**Instructions for the task**
Search the entries for the word "degrees" and pull out each line that has it.

**Supplied records**
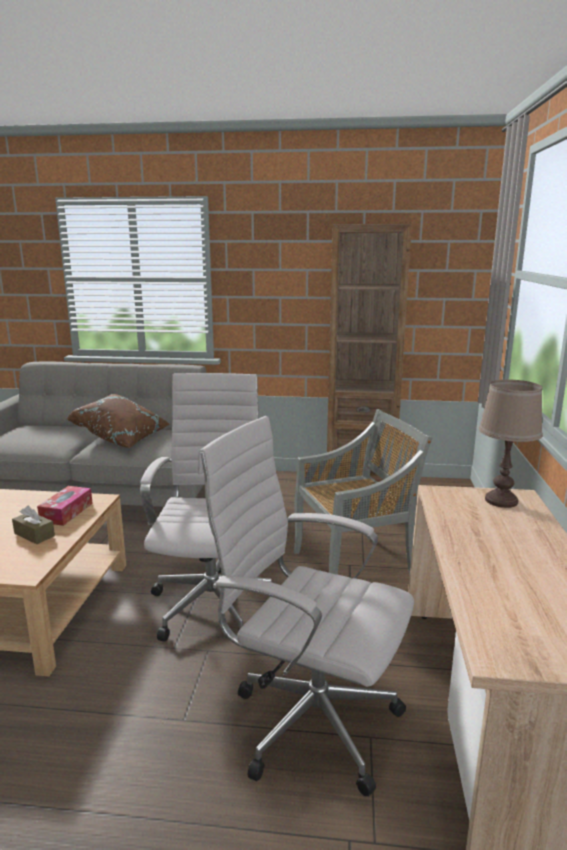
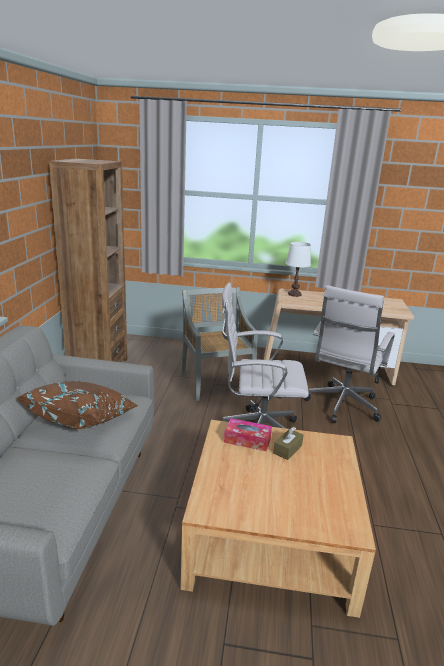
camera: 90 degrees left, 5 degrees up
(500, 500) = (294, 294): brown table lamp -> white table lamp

...

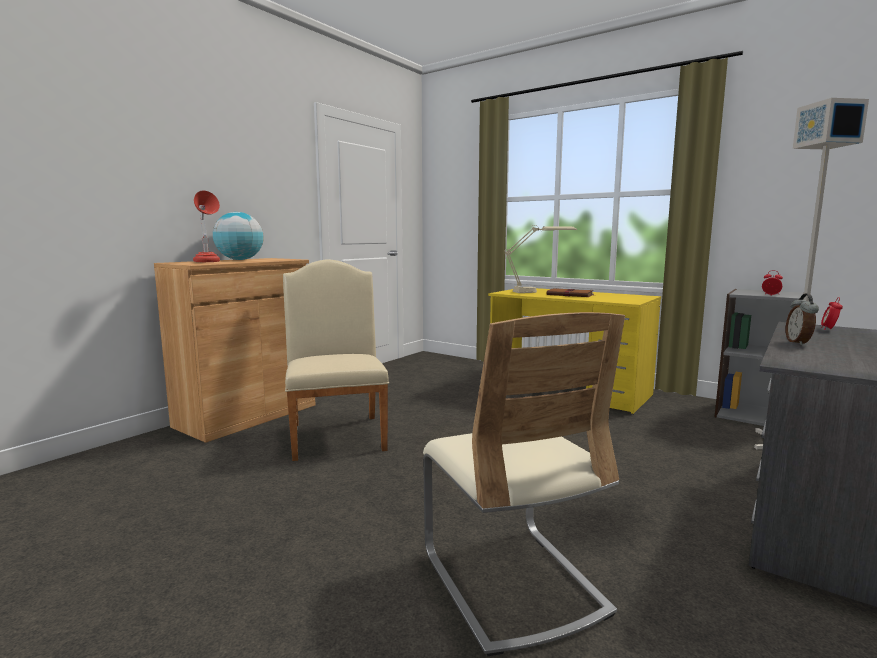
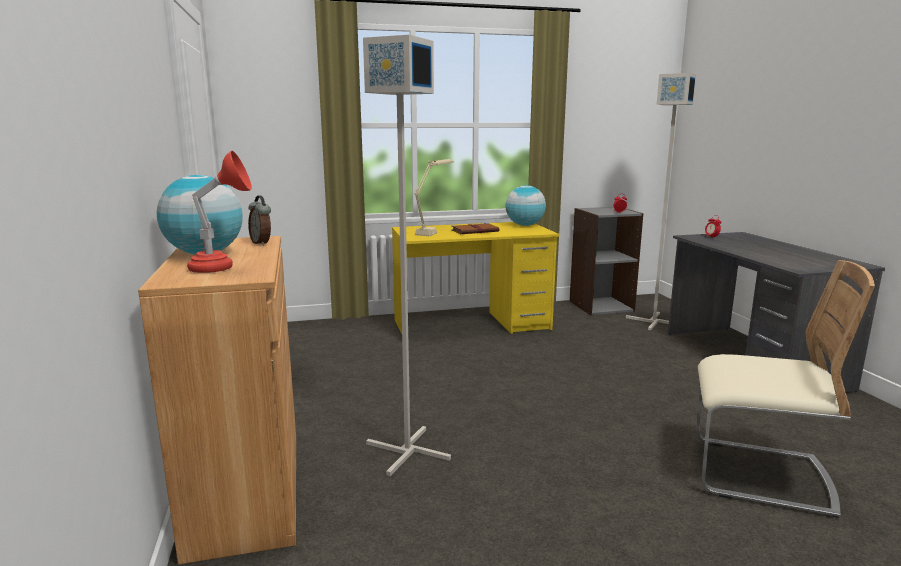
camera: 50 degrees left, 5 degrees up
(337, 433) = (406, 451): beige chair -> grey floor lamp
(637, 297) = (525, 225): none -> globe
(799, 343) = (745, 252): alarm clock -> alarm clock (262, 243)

--

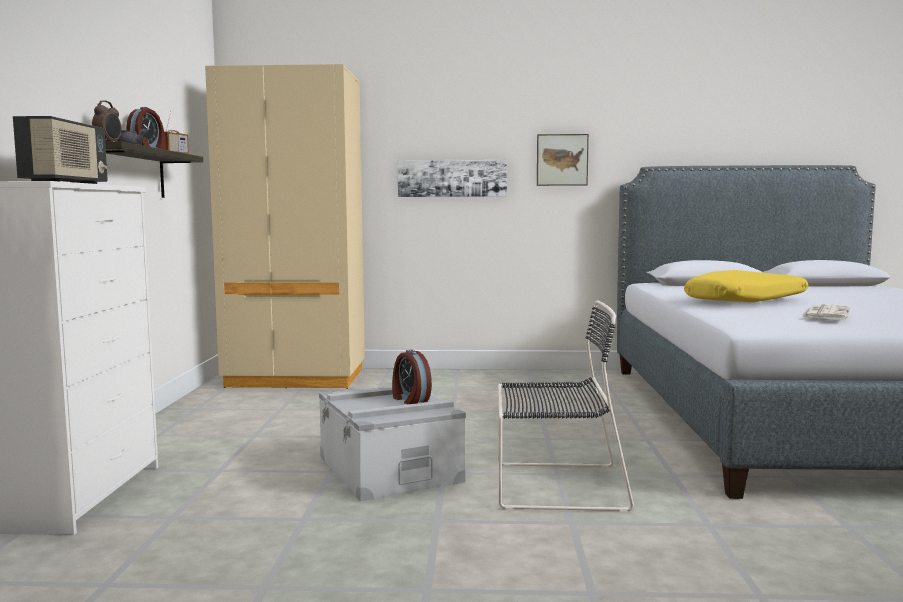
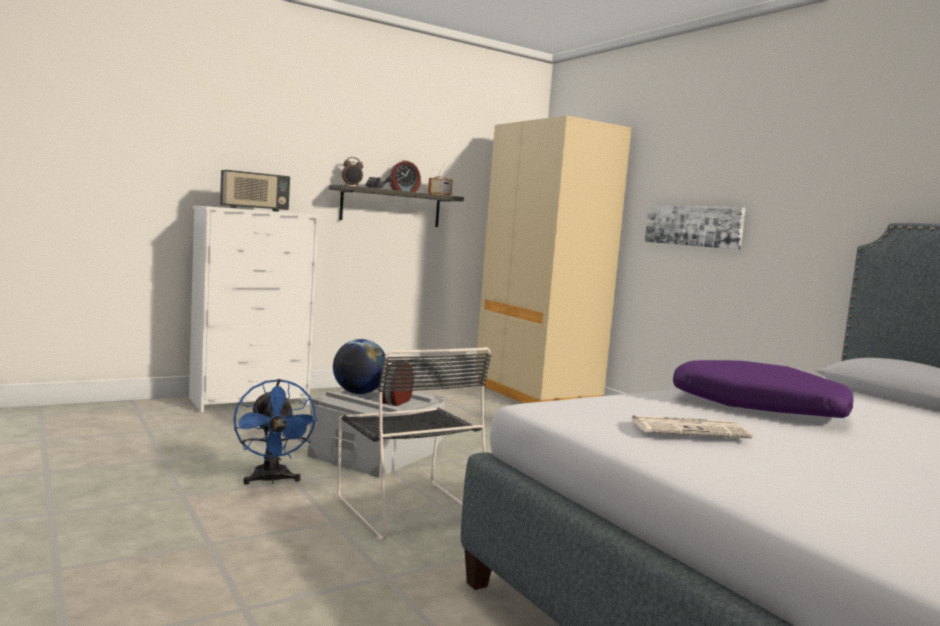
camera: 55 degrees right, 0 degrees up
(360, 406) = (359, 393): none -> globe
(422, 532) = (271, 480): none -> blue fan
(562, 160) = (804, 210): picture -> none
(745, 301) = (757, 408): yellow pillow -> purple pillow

**Reply to the task**
camera: 90 degrees left, 5 degrees up
camera: 50 degrees left, 5 degrees up
camera: 55 degrees right, 0 degrees up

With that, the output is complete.